2.1.2 Insulation Layer
The insulation layer should be smooth, uniform in color, and free from mechanical damage. Its thickness tolerance is -10% of the nominal value, with the thinnest part not less than 90% of the nominal thickness minus 0.1 mm. It must withstand an AC voltage of 4000 V at 50 Hz without breakdown, with each point under voltage for at least 0.1 seconds.
For heat-resistant cables, the insulation thickness tolerance is -20%, with the thinnest point not less than 90% of the nominal thickness minus 0.1 mm. The outer diameter of the insulated core may have localized increases, but it must not exceed the maximum allowable diameter.
2.1.3 Sheath
The sheath must be tightly wrapped around the insulation layer without adhesion, with a smooth surface and uniform color. The thickness tolerance is -20% of the nominal value, with the thinnest part not less than 80% of the nominal thickness. For glass wool sheaths, the weaving density must be at least 90%.
2.1.4 Shielding Layer
The shielding layer must have a weaving density of at least 80%. Broken ends should be trimmed after connection. Composite aluminum (copper) tape must be closely attached to the insulation layer and not easily loose. The thickness of the shielding layer must not exceed 0.8 mm.
2.2 Insulation Resistance
At ambient temperatures of 15–35°C and relative humidity no more than 80%, the insulation resistance between cores and between the core and shield must be at least 5 MΩ per 10 meters.

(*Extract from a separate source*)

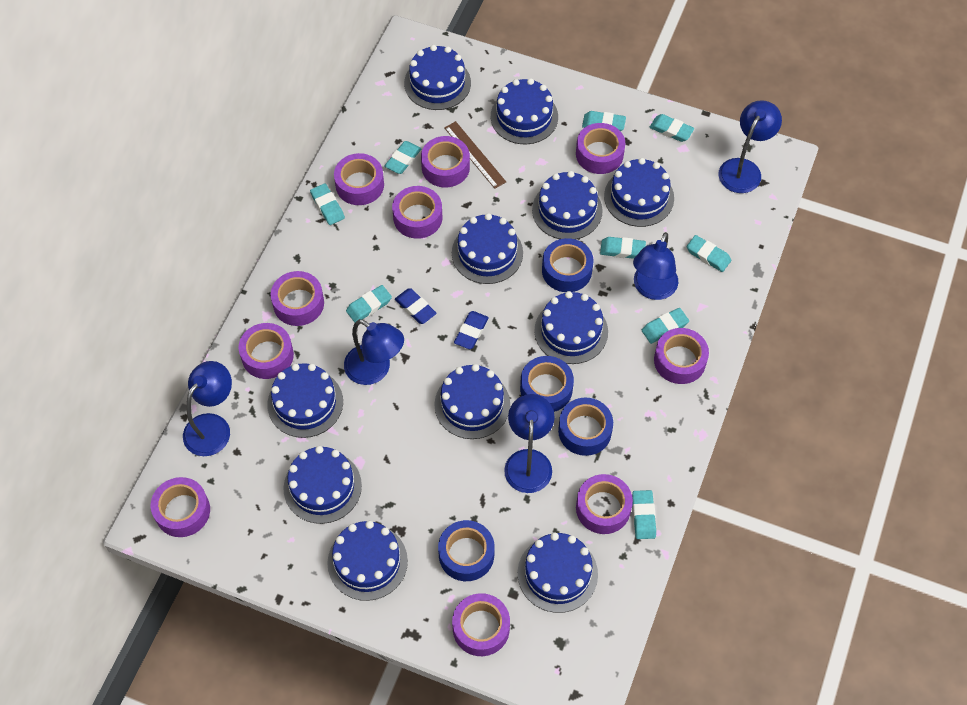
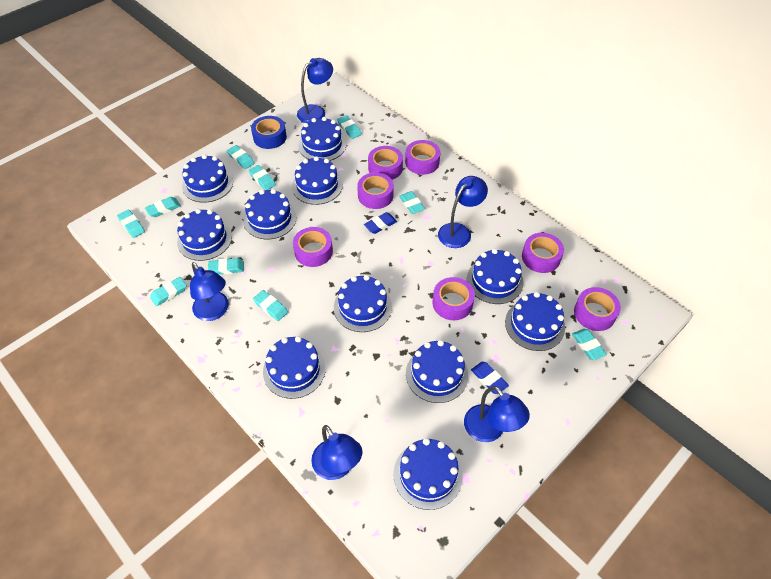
blue tape: 4 -> 1
brown ruler: 1 -> 0
purple tape: 10 -> 7
turquoise eraser: 9 -> 10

2.3 Physical and Mechanical Properties
The physical and aging properties of the insulation and sheath generally follow the standards outlined in Table 5.
2.4 Heat Resistance
Heat-resistant compensation cables must undergo a 24-hour heat resistance test at 220±5°C. After bending the specimen 180° around a cylinder with a diameter five times that of the cable, there should be no surface cracks, and the insulation resistance between the core and shield must be at least 25 MΩ per meter.
2.5 Moisture Resistance
Heat-resistant cables must withstand 40±2°C and 95±3% relative humidity for 24 hours. After this test, the insulation resistance between the core and shield must remain above 25 MΩ.
2.6 Low Temperature Winding Performance
Standard compensation cables should be tested at -20°C. When wound around a test bar, the insulation layer must show no visible cracks, ensuring reliability in cold environments.